Let’s go back to the language from Section 1724.4(b)(2) quoted at the beginning of this note. It says data that may not be stored includes "any value used to verify transactions when the payment device is not present." Sometimes, to use my credit card at a physical point of sale device, I have to enter my zip code. My zip code is in fact a value used to verify the transaction. Does this mean merchants cannot story my zip code? If they cannot store my zip code, then how can an Internet or mail-order merchant work out shipping and returns with me?

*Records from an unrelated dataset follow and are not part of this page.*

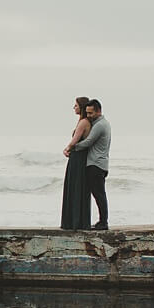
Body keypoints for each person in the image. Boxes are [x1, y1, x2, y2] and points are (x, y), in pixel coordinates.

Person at [65, 98, 112, 230]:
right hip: (99, 163)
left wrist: (72, 148)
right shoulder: (101, 123)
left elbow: (88, 141)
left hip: (96, 164)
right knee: (98, 194)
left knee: (99, 194)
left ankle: (103, 222)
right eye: (88, 113)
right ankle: (101, 221)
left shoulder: (100, 125)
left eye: (91, 113)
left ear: (99, 111)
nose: (89, 116)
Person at [60, 97, 92, 230]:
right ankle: (76, 220)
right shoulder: (84, 121)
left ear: (82, 107)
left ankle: (73, 222)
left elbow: (75, 140)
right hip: (79, 157)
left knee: (75, 187)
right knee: (77, 187)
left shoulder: (84, 122)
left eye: (76, 105)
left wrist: (67, 148)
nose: (74, 107)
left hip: (78, 158)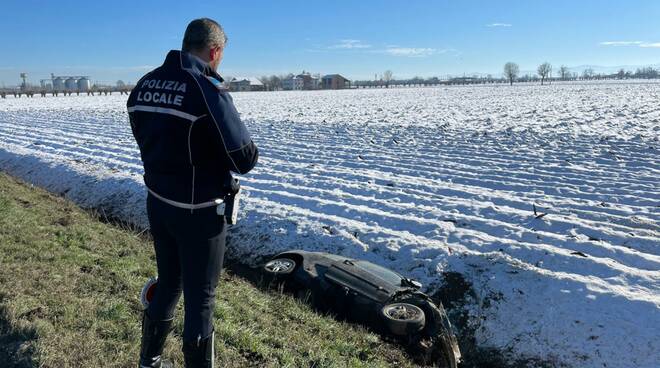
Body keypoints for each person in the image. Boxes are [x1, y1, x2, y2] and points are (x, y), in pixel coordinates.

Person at [127, 18, 258, 368]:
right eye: (221, 55)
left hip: (158, 202)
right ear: (214, 51)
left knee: (169, 282)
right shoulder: (205, 88)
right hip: (200, 213)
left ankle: (149, 361)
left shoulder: (144, 84)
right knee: (201, 299)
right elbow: (244, 158)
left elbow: (144, 135)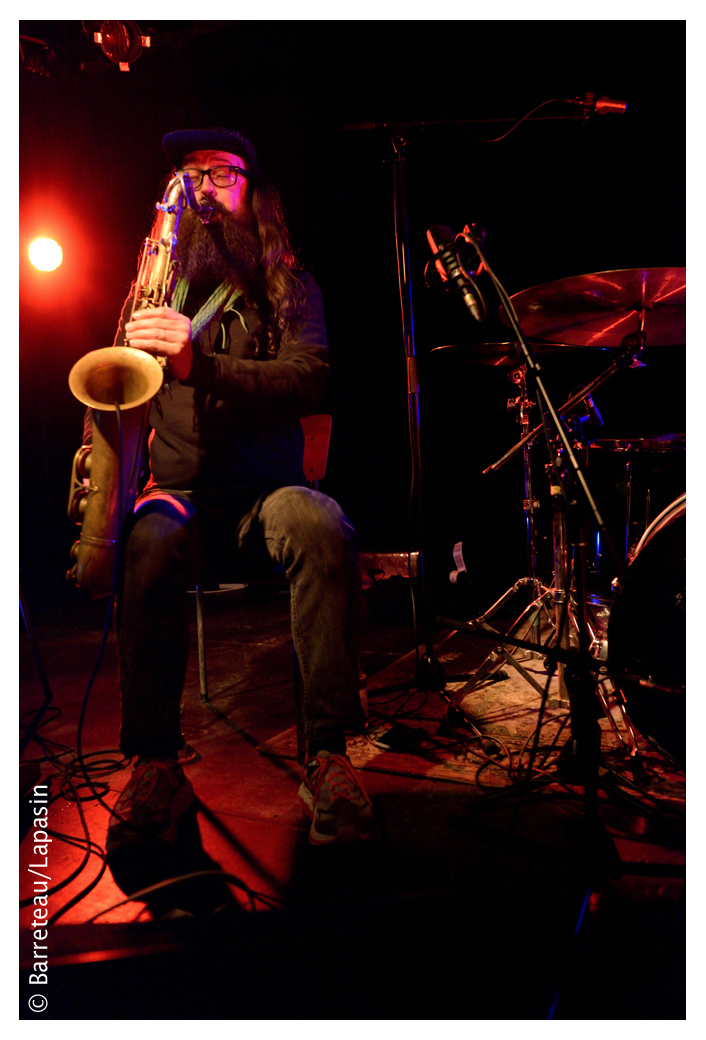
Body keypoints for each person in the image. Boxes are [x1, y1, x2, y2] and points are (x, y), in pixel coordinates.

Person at [102, 126, 374, 851]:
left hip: (265, 493)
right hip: (182, 491)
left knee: (322, 523)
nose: (204, 189)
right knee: (149, 539)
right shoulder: (154, 288)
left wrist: (201, 367)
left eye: (222, 174)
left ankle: (328, 755)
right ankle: (156, 765)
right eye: (191, 177)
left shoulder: (294, 286)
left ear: (256, 192)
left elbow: (308, 378)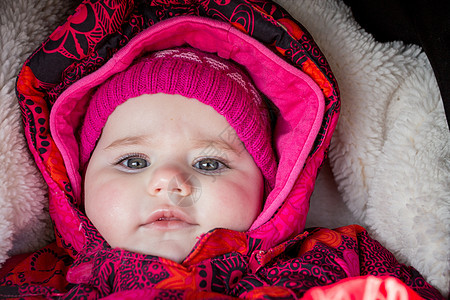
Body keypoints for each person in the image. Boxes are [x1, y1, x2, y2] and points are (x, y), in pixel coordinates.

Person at [0, 1, 444, 299]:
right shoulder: (32, 283)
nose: (168, 180)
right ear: (75, 186)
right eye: (133, 161)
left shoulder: (337, 264)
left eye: (210, 163)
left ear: (271, 190)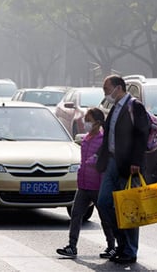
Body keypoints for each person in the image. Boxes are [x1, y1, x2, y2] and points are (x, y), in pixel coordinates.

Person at [96, 74, 150, 265]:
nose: (106, 94)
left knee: (130, 209)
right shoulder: (114, 108)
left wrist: (136, 160)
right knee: (103, 203)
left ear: (118, 88)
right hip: (111, 162)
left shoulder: (134, 106)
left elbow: (141, 135)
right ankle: (121, 242)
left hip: (129, 165)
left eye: (106, 89)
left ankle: (130, 250)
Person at [56, 108, 116, 259]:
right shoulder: (86, 139)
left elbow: (105, 162)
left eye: (89, 120)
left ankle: (111, 246)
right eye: (86, 119)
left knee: (105, 218)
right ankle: (72, 246)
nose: (86, 123)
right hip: (83, 185)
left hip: (97, 186)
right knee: (76, 215)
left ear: (97, 123)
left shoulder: (103, 141)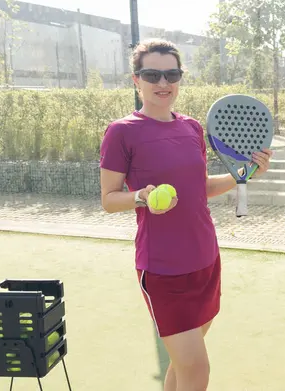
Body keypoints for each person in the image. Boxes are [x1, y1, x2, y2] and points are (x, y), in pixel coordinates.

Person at [99, 38, 273, 391]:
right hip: (163, 269)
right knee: (196, 369)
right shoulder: (122, 132)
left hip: (206, 260)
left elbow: (201, 186)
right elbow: (108, 198)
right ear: (137, 80)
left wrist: (245, 174)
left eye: (171, 74)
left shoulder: (192, 128)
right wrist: (141, 197)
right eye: (152, 74)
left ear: (180, 78)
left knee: (183, 366)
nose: (163, 83)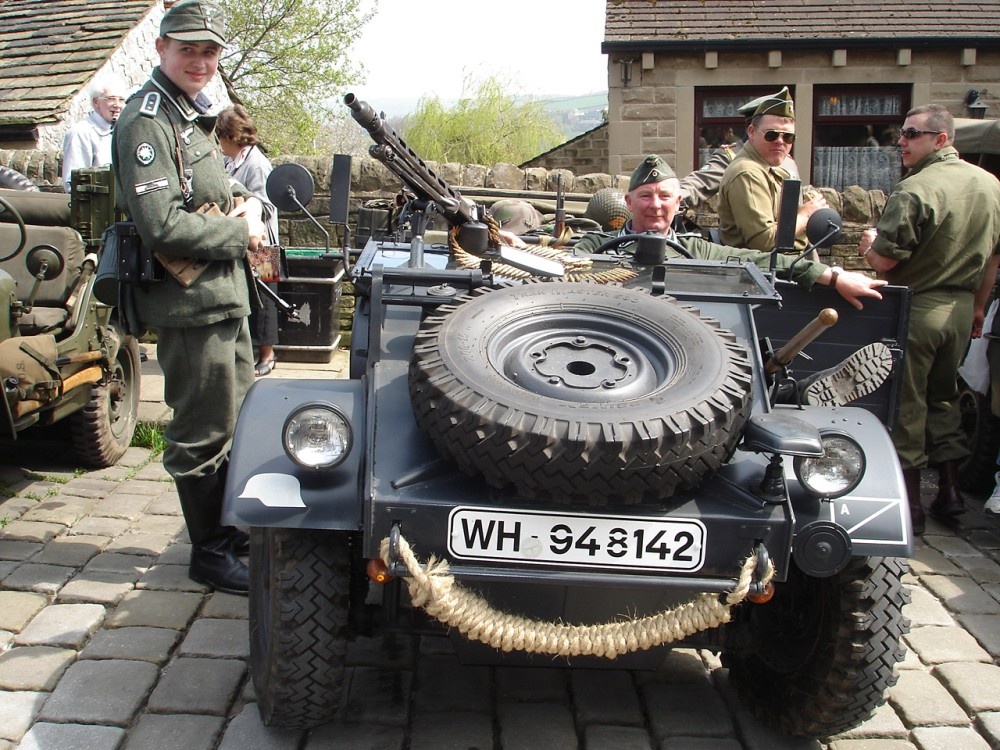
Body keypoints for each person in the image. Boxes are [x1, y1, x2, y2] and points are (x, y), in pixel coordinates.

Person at [111, 0, 267, 595]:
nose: (200, 61)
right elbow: (161, 225)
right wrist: (241, 231)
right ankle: (210, 551)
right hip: (188, 303)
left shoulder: (191, 115)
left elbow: (207, 182)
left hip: (223, 296)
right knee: (201, 428)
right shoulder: (146, 119)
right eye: (188, 49)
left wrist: (243, 198)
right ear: (161, 49)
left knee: (238, 419)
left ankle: (233, 528)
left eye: (209, 52)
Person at [573, 155, 892, 405]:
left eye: (664, 196)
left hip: (679, 352)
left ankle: (788, 394)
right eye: (645, 196)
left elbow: (757, 262)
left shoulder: (695, 250)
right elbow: (565, 269)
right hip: (606, 347)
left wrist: (832, 276)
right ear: (628, 203)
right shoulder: (593, 246)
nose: (655, 205)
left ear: (678, 202)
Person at [858, 104, 1000, 534]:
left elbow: (884, 260)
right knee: (945, 398)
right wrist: (977, 307)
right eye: (901, 132)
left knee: (905, 402)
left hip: (916, 307)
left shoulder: (916, 188)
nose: (901, 140)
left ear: (941, 139)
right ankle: (951, 491)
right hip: (959, 309)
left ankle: (912, 505)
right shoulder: (990, 185)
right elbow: (993, 257)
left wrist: (868, 244)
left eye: (912, 133)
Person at [717, 87, 828, 253]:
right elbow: (765, 241)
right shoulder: (747, 172)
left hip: (781, 266)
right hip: (763, 272)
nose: (780, 141)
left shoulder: (773, 166)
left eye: (788, 136)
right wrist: (805, 215)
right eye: (771, 135)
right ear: (752, 132)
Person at [216, 104, 281, 377]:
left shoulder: (257, 164)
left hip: (264, 244)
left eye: (220, 137)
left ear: (231, 137)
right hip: (243, 241)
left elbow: (265, 204)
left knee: (265, 300)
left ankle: (268, 355)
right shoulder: (230, 160)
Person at [61, 72, 129, 192]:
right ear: (96, 102)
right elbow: (73, 183)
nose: (118, 105)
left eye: (121, 100)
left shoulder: (123, 131)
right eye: (111, 99)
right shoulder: (80, 133)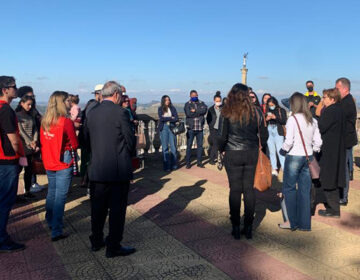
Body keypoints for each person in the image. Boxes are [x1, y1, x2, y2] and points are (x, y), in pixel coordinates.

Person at [85, 81, 136, 258]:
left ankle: (96, 240)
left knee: (97, 209)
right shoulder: (120, 113)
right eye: (121, 94)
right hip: (117, 170)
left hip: (97, 169)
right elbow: (130, 142)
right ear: (115, 94)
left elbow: (85, 140)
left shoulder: (91, 113)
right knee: (117, 211)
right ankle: (113, 246)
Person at [218, 83, 268, 240]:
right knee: (248, 190)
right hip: (251, 152)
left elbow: (221, 136)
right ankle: (248, 227)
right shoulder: (257, 112)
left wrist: (222, 149)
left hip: (232, 153)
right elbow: (264, 136)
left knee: (234, 190)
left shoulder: (226, 111)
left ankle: (235, 227)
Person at [279, 93, 322, 231]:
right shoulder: (312, 120)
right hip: (308, 156)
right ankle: (305, 224)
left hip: (294, 156)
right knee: (305, 190)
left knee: (289, 189)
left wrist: (283, 150)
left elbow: (289, 141)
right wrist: (313, 150)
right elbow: (319, 142)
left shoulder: (293, 119)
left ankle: (292, 221)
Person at [40, 91, 78, 241]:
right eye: (68, 101)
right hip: (63, 159)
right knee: (60, 195)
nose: (70, 103)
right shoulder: (65, 121)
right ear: (62, 103)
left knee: (52, 192)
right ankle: (56, 229)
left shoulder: (45, 120)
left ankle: (49, 220)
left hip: (49, 159)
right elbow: (74, 143)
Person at [0, 76, 26, 253]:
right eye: (13, 87)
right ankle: (2, 239)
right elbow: (13, 139)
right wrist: (20, 154)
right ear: (4, 90)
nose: (16, 89)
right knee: (5, 201)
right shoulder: (6, 110)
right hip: (7, 160)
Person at [317, 88, 346, 217]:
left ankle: (334, 210)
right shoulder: (340, 110)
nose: (323, 100)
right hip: (337, 148)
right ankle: (333, 208)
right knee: (333, 178)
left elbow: (321, 126)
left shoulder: (330, 111)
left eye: (324, 97)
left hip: (329, 149)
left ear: (332, 99)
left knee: (328, 178)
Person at [17, 86, 43, 192]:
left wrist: (35, 141)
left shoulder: (31, 115)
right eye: (28, 104)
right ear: (21, 103)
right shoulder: (17, 115)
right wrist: (30, 142)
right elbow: (20, 131)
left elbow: (35, 129)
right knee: (19, 170)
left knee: (29, 170)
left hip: (30, 147)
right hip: (23, 147)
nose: (30, 106)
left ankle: (27, 190)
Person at [336, 77, 357, 206]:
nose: (335, 91)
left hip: (345, 140)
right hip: (343, 140)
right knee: (342, 168)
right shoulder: (344, 101)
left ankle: (343, 197)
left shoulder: (347, 103)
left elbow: (343, 123)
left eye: (337, 88)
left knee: (343, 169)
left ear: (345, 89)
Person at [78, 84, 103, 188]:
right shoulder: (95, 106)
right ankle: (87, 181)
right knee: (90, 160)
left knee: (85, 160)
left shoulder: (90, 104)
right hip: (90, 139)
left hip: (85, 137)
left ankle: (84, 179)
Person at [184, 90, 208, 168]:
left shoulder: (202, 103)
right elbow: (188, 114)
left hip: (200, 128)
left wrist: (195, 111)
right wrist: (199, 112)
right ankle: (188, 163)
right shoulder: (187, 104)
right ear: (190, 96)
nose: (195, 97)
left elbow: (204, 110)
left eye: (196, 95)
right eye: (193, 96)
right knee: (189, 146)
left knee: (200, 146)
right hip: (191, 128)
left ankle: (199, 162)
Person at [265, 97, 287, 176]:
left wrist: (275, 117)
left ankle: (284, 168)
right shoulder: (267, 110)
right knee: (271, 151)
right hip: (269, 129)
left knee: (280, 150)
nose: (271, 106)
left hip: (278, 130)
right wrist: (266, 119)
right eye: (269, 105)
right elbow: (264, 121)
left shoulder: (281, 110)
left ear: (275, 103)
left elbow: (284, 121)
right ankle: (274, 168)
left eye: (272, 105)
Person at [158, 95, 179, 171]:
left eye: (168, 100)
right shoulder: (160, 109)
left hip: (172, 128)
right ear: (163, 101)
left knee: (173, 146)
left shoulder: (173, 108)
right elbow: (161, 118)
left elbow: (176, 118)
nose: (168, 101)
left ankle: (174, 165)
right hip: (163, 128)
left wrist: (167, 118)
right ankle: (166, 166)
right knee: (165, 147)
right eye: (166, 100)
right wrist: (171, 118)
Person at [206, 91, 222, 165]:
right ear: (214, 101)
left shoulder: (223, 108)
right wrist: (211, 125)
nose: (218, 102)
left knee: (220, 144)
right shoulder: (211, 109)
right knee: (215, 144)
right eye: (217, 101)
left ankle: (217, 158)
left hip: (221, 128)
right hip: (214, 129)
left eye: (219, 101)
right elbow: (208, 119)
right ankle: (212, 159)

All Internet and mail-order merchants store zip codes.

Now, I acknowledge that when I'm using my card at a physical point-of-sale device, the zip code is not a "value used to verify transactions when the payment device is not present." My card is present.

But think about this . . . Merchants always depend on disclosure of my zip code when they accept my credit card by mail-order or over the Internet. If I don't give them a good zip code, the transaction cannot be verified. So in point of fact, in an Internet or mail-order scenario, my zip code is a value used to "verify transactions when the payment device is not present." When requested in either the mail-order scenario, the Internet scenario or the point-of-sale scenario, the zip code does in fact verify the transaction. Therefore, Section 1724.4(b)(2) -- if understood literally -- forbids the storage of zip codes by mail-order and Internet merchants. {Footnote to people who are skeptical of my argument here: Remember the style the legislature used when it defined "sensitive authentication data". 1724.4(b) tells us what the term means by saying it includes but is not limited to certain itemized things. The legislature left the definition open-ended. That implies the term should be interpreted broadly, not narrowly. Essentially, the legislature said, when in doubt about whether a data element constitutes "sensitive authentication data", you should assume it does. Therefore, a rational person can conclude that a zip code constitutes "sensitive authentication data" that may not be stored.}

Now, hang in here with me. I acknowledge that the legislature probably does not intend to forbid the storage of zip codes by mail-order or Internet merchants. However – and this is my point – the literal legislative language is confusing here. The legislature has not been crystal clear in defining "sensitive authentication data". The words themselves seem to suggest that "sensitive authentication data" includes zip codes, and that suggestion would cause fits for Internet and old-fashioned mail-order merchants.

Confusing language like this threatens to be unduly constricting as time passes and people like First Virtual try to innovate. Section 1724.4(b) is poor legislation.